A controversial lab that does medical research with chimpanzees has enlisted the help of a Thompson Hine lobbyist in Washington.
The New Iberia Research Center in Louisiana is using Thompson Hine partner Fern O'Brian to advocate for it on matters concerning medical testing on chimps, according to a lobbying registration report the law firm filed with Congress on Saturday. Thompson Hine notes in the paperwork that it is following a U.S. Fish and Wildlife Service review of whether captive chimps should receive an endangered species designation, and it is also keeping track of the Great Ape Protection and Cost Savings Act, which would ban invasive research on the primates.
Neither O'Brian nor Kathleen Thames, a spokeswoman for the University of Louisiana at Lafayette, which oversees New Iberia, could immediately be reached for comment.
But New Iberia's non-NIH chimps, which number at about 240, will remain at the lab for research by pharmaceutical companies.

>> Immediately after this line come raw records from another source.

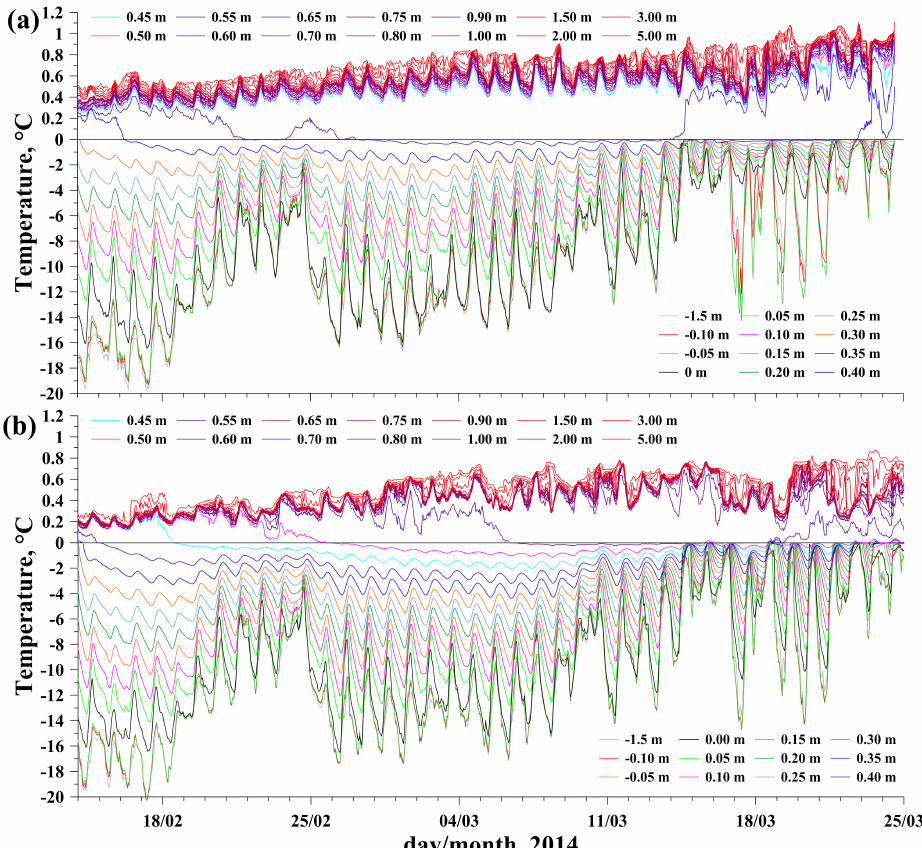
Figure 8. Temperatures in the ice, water and air at Station 1 ( a ) and Station 2 ( b ). The legends show the distance from sensors to the ice surface, positive direction — downward. Intersections of temperature curves with the abscissa (0 ◦ C) correspond to the times of sensor freezing in the ice. Note the different scales for positive and negative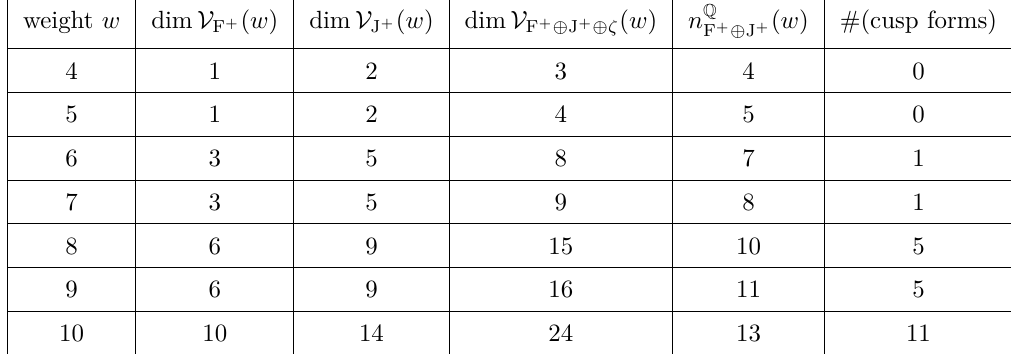
and J +[ ‘ ] . At each odd m,k m,k to the w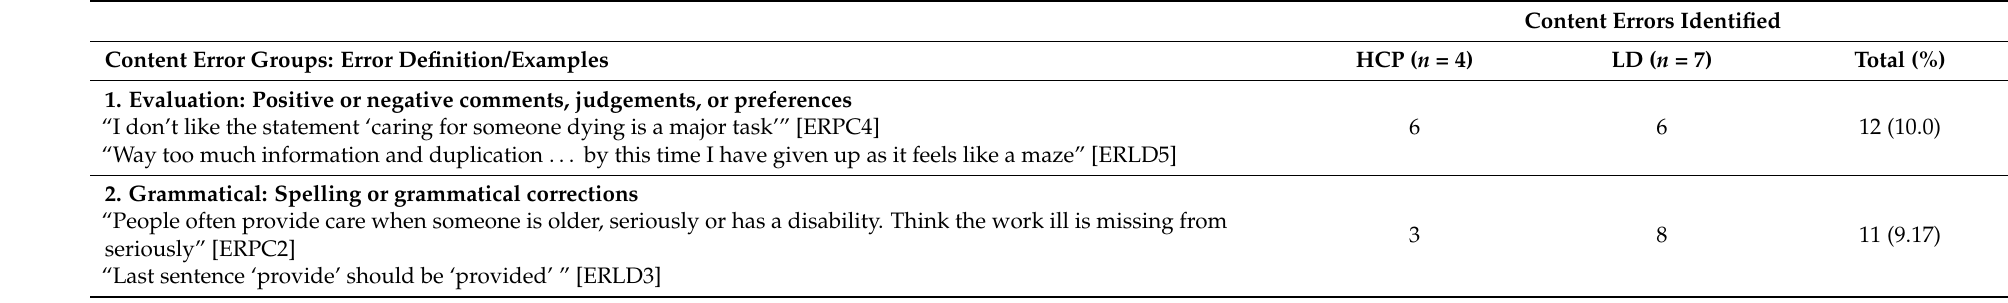
Table A2. Content-specific error examples and frequency of errors identified by expert review groups (HCP and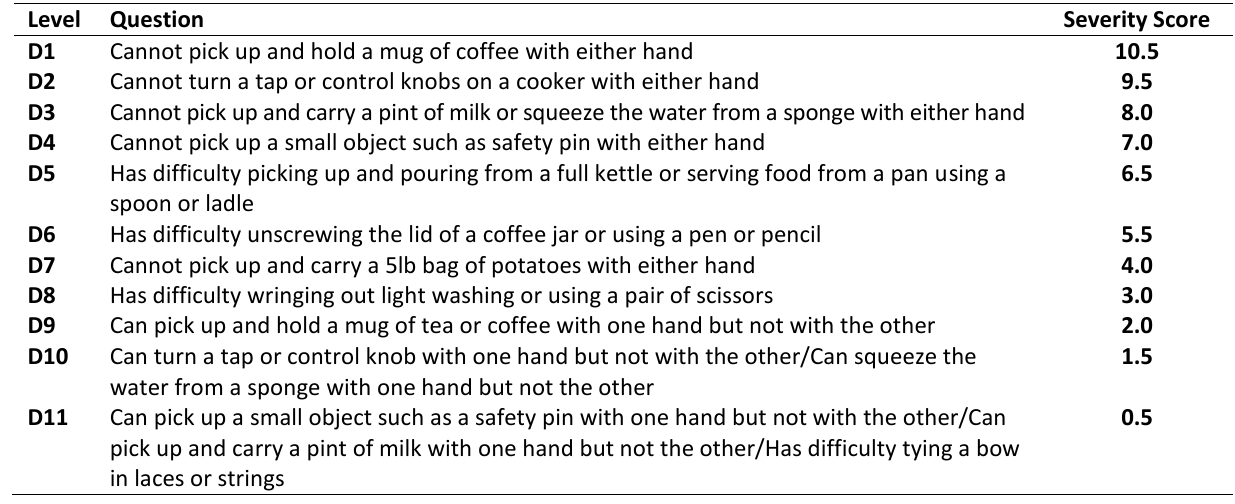
Table 4. Different levels of dexterity and respective severity scores. Sources: Grundy et al. (1999) and Martin et al. (1988).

The center's treatment of its primates has come under fire from animal rights groups, including the Humane Society of the United States. The organization in 2009 released a video that showed what it called "routine and unlawful mistreatment of hundreds of chimpanzees and other primates" at New Iberia. The U.S. Department of Agriculture is currently investigating the lab for possible Animal Welfare Act infractions.
Thompson Hine is the first firm to lobby federal officials for New Iberia, according to congressional records that date back to 1999. But The Picard Group is registered to lobby for the University of Louisiana at Lafayette Foundation, which raises money for the university.